-- SUPPLIED RECORDS --

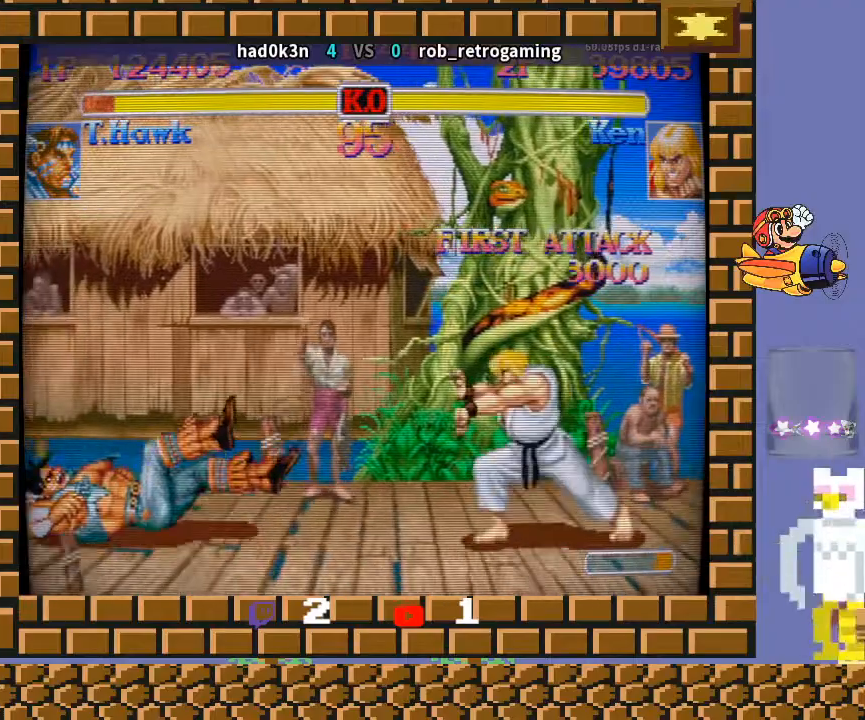
{"buttons": [], "left_stick": "down-left", "events": [[333, "left_stick", "down-left"]]}
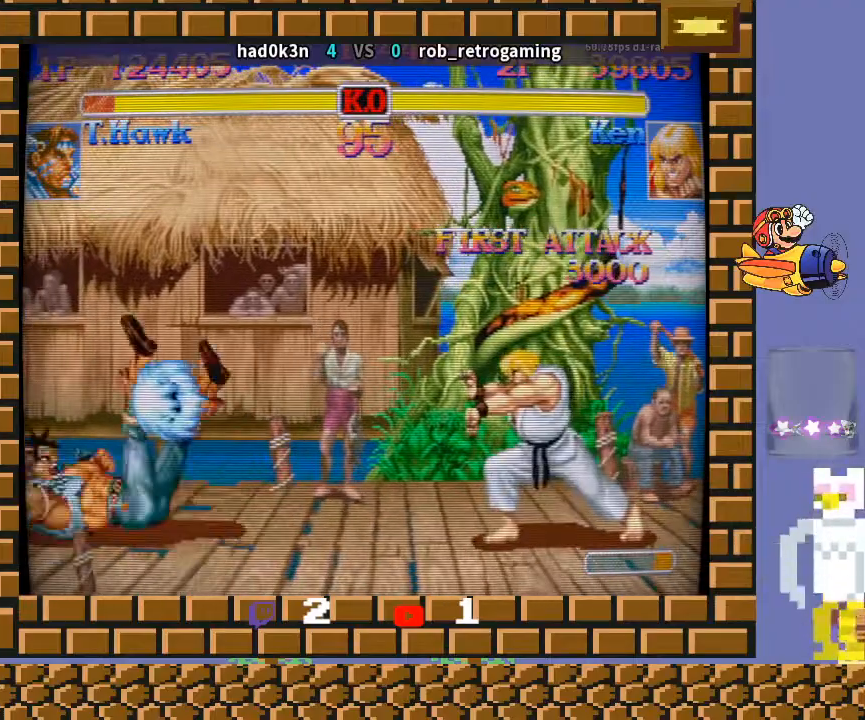
{"buttons": [], "left_stick": "right", "events": [[233, "left_stick", "center"], [333, "left_stick", "right"]]}
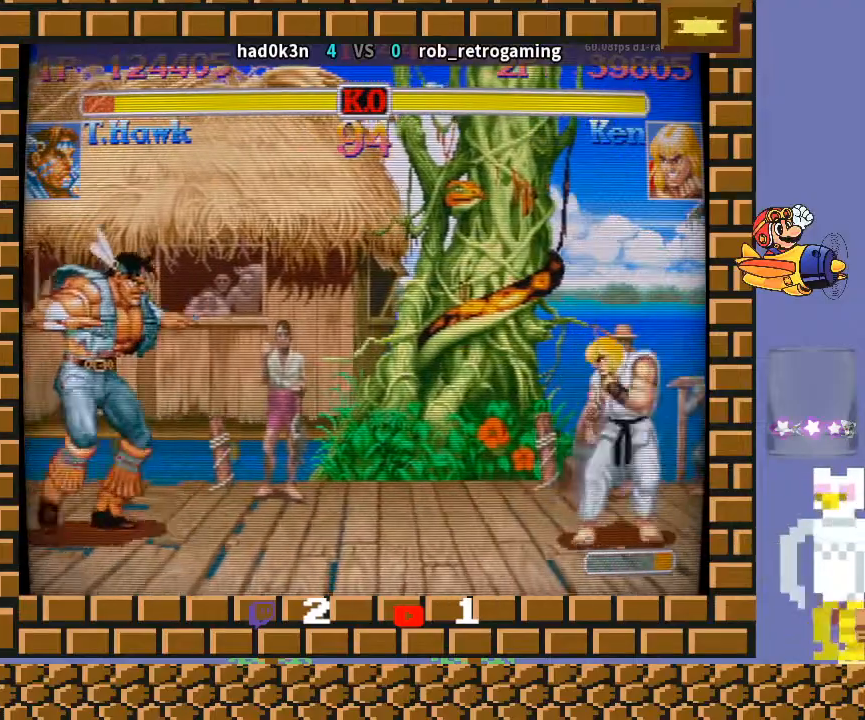
{"buttons": [], "left_stick": "down-left", "events": [[300, "left_stick", "up-right"], [467, "left_stick", "down-left"]]}
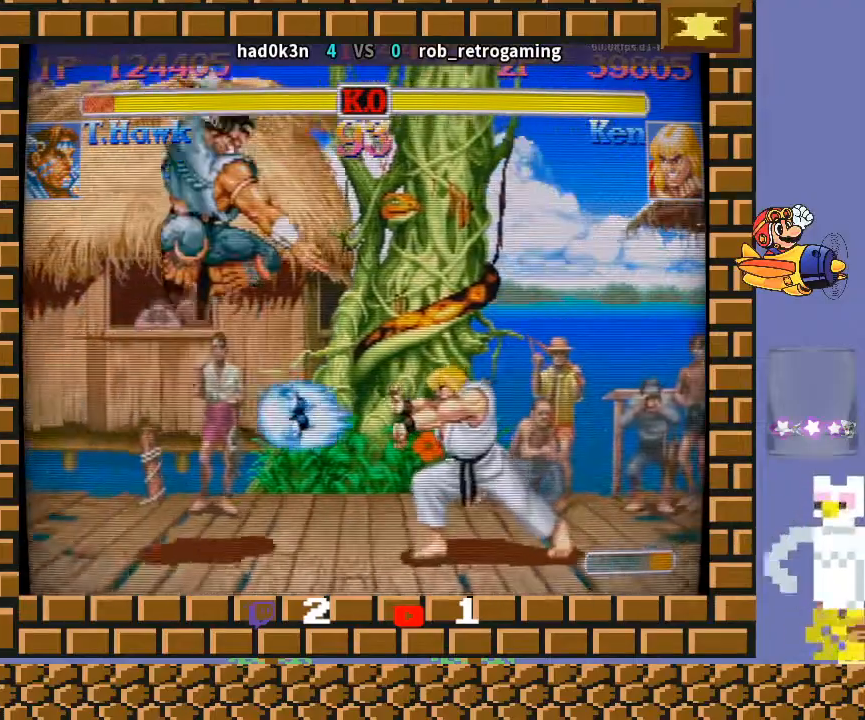
{"buttons": [], "left_stick": "right", "events": [[200, "left_stick", "center"], [467, "left_stick", "right"]]}
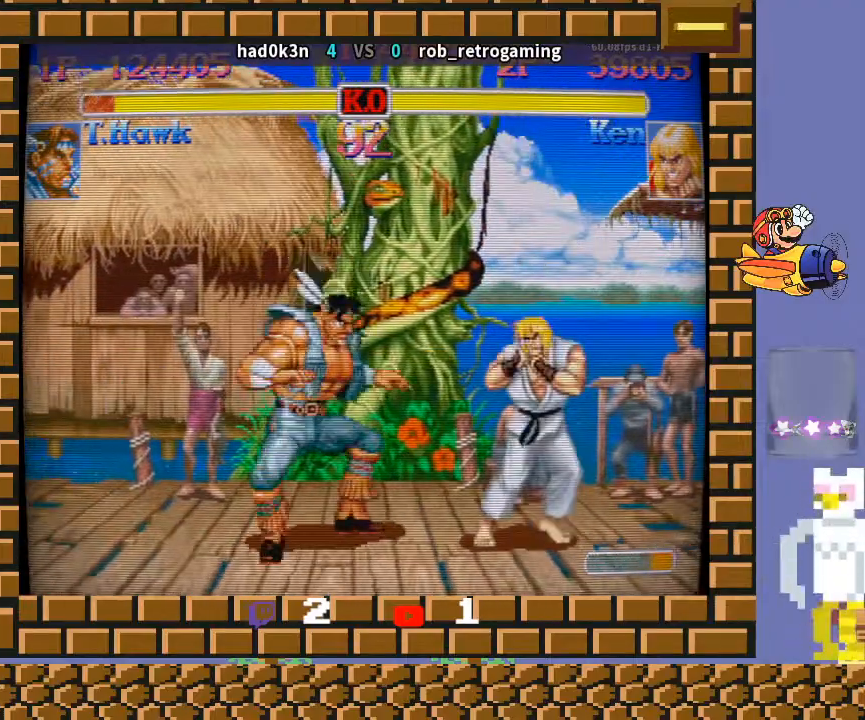
{"buttons": [], "left_stick": "down-left", "events": [[67, "left_stick", "down"], [133, "left_stick", "down-right"], [267, "left_stick", "down-left"]]}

-- WORK TO COMPLETE --
Search the listing above for "right" and copy every line that has it.

-- YOUR RESPONSE --
{"buttons": [], "left_stick": "right", "events": [[233, "left_stick", "center"], [333, "left_stick", "right"]]}
{"buttons": [], "left_stick": "down-left", "events": [[300, "left_stick", "up-right"], [467, "left_stick", "down-left"]]}
{"buttons": [], "left_stick": "right", "events": [[200, "left_stick", "center"], [467, "left_stick", "right"]]}
{"buttons": [], "left_stick": "down-left", "events": [[67, "left_stick", "down"], [133, "left_stick", "down-right"], [267, "left_stick", "down-left"]]}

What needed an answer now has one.